Scoliosis

Abnormal lateral curvature of the spine.
What is Scoliosis

Adolescent Idiopathic Scoliosis (“AIS”) is a medical condition defined as a spinal curvature of more than 10 degrees to the right or left as the examiner faces the patient. Deformity may also exist to the front or back. Currently, best practice is to observe a child with an early stage curvature of the spine. The child is then monitored and x-rayed every quarter. Medical monitoring and x-rays are expensive, repetitive x-ray exposures carry a risk and these practices create a potentially unnecessary stress on the child and family. The children are often, unnecessarily placed in a brace. An estimated 6 million people have scoliosis in one form or another. The primary age range for onset of idiopathic scoliosis is 10-15, occurring equally in both genders but females are eight times more likely to progress to curve magnitude that requires intervention. Idiopathic or degenerative scoliosis is the cause of 600,000 physicians visits annually. An estimated 30,000 children put in braces and 38,000 patients undergo spinal fusion surgeries. Scoliosis is also an inherited disease. There are over 100,000 new cases of AIS diagnosed in the United States annually.

 

Presently, AIS is diagnosed and then treated almost entirely by a time lapse series of x-rays which form the basis for measuring the patient’s curve magnitude (the only caveat being that brace treatment is thought to be effective only in patients who are still growing). A typical case would be a young patient whose parents have noticed excessive spine curvature or the patient complaining of back pain. The physician takes a series of X-rays and measurements and if AIS is diagnosed, begins a treatment plan consisting of observation (via X-ray) of curves less than 30°, brace curves in the 30°–40° range and perform surgery if curves exceed 40°. Notice that each decision point rests on a 10° increment—including between observation and major spinal surgery.

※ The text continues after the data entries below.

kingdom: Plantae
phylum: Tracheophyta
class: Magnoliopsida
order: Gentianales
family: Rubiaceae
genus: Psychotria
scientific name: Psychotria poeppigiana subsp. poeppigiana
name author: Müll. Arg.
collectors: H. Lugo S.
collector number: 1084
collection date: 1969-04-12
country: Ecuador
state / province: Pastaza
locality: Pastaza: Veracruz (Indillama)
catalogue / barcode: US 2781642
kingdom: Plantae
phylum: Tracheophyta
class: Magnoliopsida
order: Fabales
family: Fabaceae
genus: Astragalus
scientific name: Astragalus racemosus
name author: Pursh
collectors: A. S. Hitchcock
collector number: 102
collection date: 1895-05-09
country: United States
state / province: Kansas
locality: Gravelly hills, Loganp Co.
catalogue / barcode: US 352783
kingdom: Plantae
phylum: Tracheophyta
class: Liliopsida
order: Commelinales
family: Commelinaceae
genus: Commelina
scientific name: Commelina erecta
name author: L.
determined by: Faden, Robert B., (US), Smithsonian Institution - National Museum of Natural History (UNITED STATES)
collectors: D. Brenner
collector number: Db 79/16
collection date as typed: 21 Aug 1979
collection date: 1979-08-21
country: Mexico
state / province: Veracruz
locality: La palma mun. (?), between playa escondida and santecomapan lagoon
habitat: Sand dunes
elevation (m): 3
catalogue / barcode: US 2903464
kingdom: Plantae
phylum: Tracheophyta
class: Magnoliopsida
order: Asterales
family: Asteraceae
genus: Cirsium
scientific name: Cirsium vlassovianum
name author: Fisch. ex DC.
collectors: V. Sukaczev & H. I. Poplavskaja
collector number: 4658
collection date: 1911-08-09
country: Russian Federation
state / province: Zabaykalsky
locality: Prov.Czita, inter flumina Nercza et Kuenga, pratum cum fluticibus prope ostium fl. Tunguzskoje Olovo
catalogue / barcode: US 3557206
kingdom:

In fact, 10° is also the commonly discussed margin of error for measuring scoliotic curves. Then there is the added issue of rapidly growing adolescents. A 13-year-old child can suddenly hit a growth phase and go from 16°–26° literally overnight.

Molecular Prognosis/Diagnosis

PRx’ Genetic Scoliosis Test will dramatically change the way that scoliosis is diagnosed and treated in the United States. After years of development, testing DNA samples from more than 9,000 patients, tracking billions of genotypes and making trillions of calculations, the specific, genetic markers for scoliosis were found. It is significant because it will enable physicians to use a simple test to accurately identify before taking dozens of X-rays and prescribing extensive bracing—which patients will progress to a severe stage. Not only will this save millions of dollars, but it also will change the treatment paradigm to one with earlier and presumably more successful intervention.

 

Sensitivity and specificity were confirmed in two clinical trials, with each trial including over 400 scoliosis patients. The Negative Predictive Value in the intended use population is 93%–98% (89–100), as confirmed by the clinical trials. These landmark studies have provided researchers with greater insights into the genetic markers associated with spinal curve progression. The AIS Prognostic Test, which can determine whether a child has a mild or more severe likelihood of curve progression, at the very first presentation of symptoms, will provide comfort to thousands of children and their families every year. The use of this DNA-based testing to determine the likelihood of disease progression will initiate a new era of improvements in spine health in children. From a clinical standpoint, this test delivers the promise of personalized medicine to spine surgeons who will now have the ability to accurately determine the likely disease progression for an individual AIS patient, and they can make evidence-based recommendations for patient-specific treatment options.”

 

The test comprises a saliva-based 53 SNP marker panel that predicts the risk of curve progression to a severe curve by skeletal maturity. Indication is for Caucasians between the ages of 9-13 diagnosed with mild AIS (10-25 degree Cobb angle). Clinical studies are in progress with the objective to modify test for other ethnicities. Approx. 9,500 individuals have been tested during R&D, subsequently two validation trials with >800 AIS patients & 1,000 controls. The specificity of Scoliosis Test is 99% (99-100%). Specificity: true negative rate “I know my patient doesn’t have the disease. The sensitivity of scoliosis test is 85% (84-85%). Sensitivity: true positive rate “I know my patient has the disease. What is the chance that the test will show that my patient has it?”. The test is highly actionable; it has clinical validity and utility.

 

The practical outcome of the AIS molecular diagnostic test is that the 80% of the children being tested will receive a reliable genetic diagnosis/prognosis in an early stage that their disease will not develop to a severity that will benefit from treatment. This means that the children will not need to be braced, not need to receive quarterly x-rays of their spines, and more importantly, stop stressing about the future of their spines and spending time and money on treatments. They get to go back to a normal life without the fear of treatments, surgeries or a lifelong debilitating condition.